# new way to feed out my ff



## Jenn (May 9, 2007)

Found a new way to feed out my ff. The new mantids I got are so small and when I open the cover the are trying to get out. I had some hair color applicator bottles (new not used) and started a culture right in it. This way I can feed in a little hole made in the top of the mantis house and put a foam plug in when done.


----------



## Peekaboo (May 9, 2007)

Have you begun feeding with this method, or are the cultures still cultivating?


----------



## ABbuggin (May 9, 2007)

I like it!

I just pour my flies into a funnel that is over a smal vial...but I may have to try your idea!


----------



## ABbuggin (May 9, 2007)

The only problem I see with the bottles is the ease of cleaning.

The tops are skinny...Jenn do they make those bottles with a wider top?

Thanks,

AB


----------



## Rick (May 10, 2007)

Pretty good idea. I use a funnel as well. You may have issues with cleaning but I think thats a minor issue. Is there any ventilation for the flies? The deli cups have the mesh covered holes but these look sealed. I just recently tried using that excelsior in my fruit fly cultures but I will never use it again.


----------



## Jenn (May 10, 2007)

The cultures are new. For now i have been putting flys from my deli cup containers in an empty one with a funnel to feed. The bottle look skinny but works fine. I don't think you would want a wider top, the fly would come out to fast... As for cleaning, a small bottle brush, like the ones for animal water bottles works well to clean them out.

I poked little holes with a pin for ventilation. I havent had a problem with the excelsior but I'm thinking of going to the craft store for some plastic mesh.


----------



## Rick (May 10, 2007)

I have at least 10 32 oz cultures going at one time. I did half with excelsior and they didn't produce as many flies as the others. Seems using nothing works great for me. I may try your idea with the container like that.


----------



## Jenn (May 10, 2007)

I'm still going to make cultures in the 32 oz cups too, just in case. Plus they make a bigger culture.


----------



## Nick Barta (May 10, 2007)

GREAT idea Jenn!!!!!


----------



## OGIGA (May 10, 2007)

Very innovative, Jenn!



> I have at least 10 32 oz cultures going at one time. I did half with excelsior and they didn't produce as many flies as the others. Seems using nothing works great for me. I may try your idea with the container like that.
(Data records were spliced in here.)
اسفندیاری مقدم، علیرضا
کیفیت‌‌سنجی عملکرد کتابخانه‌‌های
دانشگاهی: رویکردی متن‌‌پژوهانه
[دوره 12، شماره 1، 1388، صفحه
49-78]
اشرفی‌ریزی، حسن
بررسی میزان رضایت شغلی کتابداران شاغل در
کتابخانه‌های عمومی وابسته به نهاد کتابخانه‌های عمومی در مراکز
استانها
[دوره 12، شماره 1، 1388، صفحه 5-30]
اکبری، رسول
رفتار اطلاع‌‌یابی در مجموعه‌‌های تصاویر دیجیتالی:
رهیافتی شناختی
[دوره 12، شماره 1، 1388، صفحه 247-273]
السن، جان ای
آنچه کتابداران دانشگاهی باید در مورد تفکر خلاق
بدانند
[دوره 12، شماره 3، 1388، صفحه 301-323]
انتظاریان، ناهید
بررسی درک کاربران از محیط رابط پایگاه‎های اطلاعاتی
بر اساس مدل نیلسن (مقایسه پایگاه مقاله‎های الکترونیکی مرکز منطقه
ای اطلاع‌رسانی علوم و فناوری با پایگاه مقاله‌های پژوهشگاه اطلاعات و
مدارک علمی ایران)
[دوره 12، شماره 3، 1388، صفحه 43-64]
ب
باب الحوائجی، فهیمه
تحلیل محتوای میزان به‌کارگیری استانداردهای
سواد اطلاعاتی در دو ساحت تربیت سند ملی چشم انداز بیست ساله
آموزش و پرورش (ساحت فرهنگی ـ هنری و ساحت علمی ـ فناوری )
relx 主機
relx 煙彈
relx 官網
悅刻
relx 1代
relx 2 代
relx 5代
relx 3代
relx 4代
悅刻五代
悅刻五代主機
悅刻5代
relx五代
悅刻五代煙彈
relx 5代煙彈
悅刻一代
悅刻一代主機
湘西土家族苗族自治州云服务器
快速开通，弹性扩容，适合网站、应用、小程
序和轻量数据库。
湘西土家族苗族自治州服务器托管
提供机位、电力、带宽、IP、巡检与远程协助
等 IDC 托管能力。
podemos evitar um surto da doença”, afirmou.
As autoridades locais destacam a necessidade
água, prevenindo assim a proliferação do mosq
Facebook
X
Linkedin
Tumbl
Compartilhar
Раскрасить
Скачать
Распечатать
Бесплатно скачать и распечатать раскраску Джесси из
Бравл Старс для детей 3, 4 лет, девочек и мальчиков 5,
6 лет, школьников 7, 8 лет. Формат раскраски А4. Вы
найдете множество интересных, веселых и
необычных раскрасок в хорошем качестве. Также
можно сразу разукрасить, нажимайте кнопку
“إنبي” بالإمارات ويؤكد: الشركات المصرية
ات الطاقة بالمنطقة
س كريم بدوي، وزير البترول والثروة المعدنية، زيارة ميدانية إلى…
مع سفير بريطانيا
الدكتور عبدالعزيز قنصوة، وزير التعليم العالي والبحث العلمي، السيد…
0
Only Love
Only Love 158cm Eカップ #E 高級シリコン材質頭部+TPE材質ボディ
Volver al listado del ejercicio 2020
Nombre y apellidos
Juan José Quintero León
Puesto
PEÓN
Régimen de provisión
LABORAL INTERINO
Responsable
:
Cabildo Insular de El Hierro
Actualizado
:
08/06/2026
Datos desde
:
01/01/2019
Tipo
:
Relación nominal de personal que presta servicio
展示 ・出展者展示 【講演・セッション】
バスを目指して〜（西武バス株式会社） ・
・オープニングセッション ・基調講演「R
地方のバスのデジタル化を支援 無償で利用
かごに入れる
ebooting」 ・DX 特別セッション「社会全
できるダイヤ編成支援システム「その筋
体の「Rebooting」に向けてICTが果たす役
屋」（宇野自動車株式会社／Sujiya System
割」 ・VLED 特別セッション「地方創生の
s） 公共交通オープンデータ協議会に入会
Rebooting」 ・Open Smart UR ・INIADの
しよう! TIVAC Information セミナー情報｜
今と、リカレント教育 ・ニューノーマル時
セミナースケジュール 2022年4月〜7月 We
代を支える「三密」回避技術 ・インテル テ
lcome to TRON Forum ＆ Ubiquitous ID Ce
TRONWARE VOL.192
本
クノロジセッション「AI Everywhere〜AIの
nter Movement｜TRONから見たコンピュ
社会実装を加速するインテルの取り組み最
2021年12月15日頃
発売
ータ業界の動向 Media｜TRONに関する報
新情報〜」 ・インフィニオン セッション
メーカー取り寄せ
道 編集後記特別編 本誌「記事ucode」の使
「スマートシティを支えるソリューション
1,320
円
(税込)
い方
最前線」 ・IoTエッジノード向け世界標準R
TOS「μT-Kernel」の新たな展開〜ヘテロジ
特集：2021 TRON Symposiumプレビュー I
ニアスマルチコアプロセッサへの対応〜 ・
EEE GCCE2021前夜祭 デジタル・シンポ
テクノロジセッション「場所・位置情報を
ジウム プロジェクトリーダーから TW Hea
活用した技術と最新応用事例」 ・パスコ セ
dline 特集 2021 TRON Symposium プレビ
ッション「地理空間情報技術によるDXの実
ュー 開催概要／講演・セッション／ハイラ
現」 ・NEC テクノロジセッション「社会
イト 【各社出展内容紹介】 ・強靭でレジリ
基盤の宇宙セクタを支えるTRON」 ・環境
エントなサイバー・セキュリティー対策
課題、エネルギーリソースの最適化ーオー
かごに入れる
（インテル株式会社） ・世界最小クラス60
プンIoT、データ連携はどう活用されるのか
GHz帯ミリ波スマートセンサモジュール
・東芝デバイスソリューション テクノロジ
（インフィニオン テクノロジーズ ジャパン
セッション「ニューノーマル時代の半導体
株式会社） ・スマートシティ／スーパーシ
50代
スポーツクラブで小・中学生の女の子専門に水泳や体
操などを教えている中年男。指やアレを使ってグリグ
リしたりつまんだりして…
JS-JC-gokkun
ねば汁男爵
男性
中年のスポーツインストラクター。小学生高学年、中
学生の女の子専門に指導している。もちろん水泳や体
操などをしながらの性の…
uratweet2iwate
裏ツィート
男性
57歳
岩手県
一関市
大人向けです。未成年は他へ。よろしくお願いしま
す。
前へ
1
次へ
:shock: Didn't know it takes that many to keep up.


----------



## Rick (May 10, 2007)

> Very innovative, Jenn!
> 
> 
> > I have at least 10 32 oz cultures going at one time. I did half with excelsior and they didn't produce as many flies as the others. Seems using nothing works great for me. I may try your idea with the container like that.
> ...


Yeah thats what I have determined to be a good number so I always have flies on hand. One culture dies out I start a new one. They run along the top of my shelf with the newest ones at the left.


----------



## Ben.M (May 12, 2007)

Cool, gonna hav to try it that way


----------